Aim of the task => From the line with "también en Japón, donde" to the final line, print the records exactly as they are.

========

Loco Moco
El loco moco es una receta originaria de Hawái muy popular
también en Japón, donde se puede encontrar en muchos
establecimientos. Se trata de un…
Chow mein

========

The completed task =>
también en Japón, donde se puede encontrar en muchos
establecimientos. Se trata de un…
Chow mein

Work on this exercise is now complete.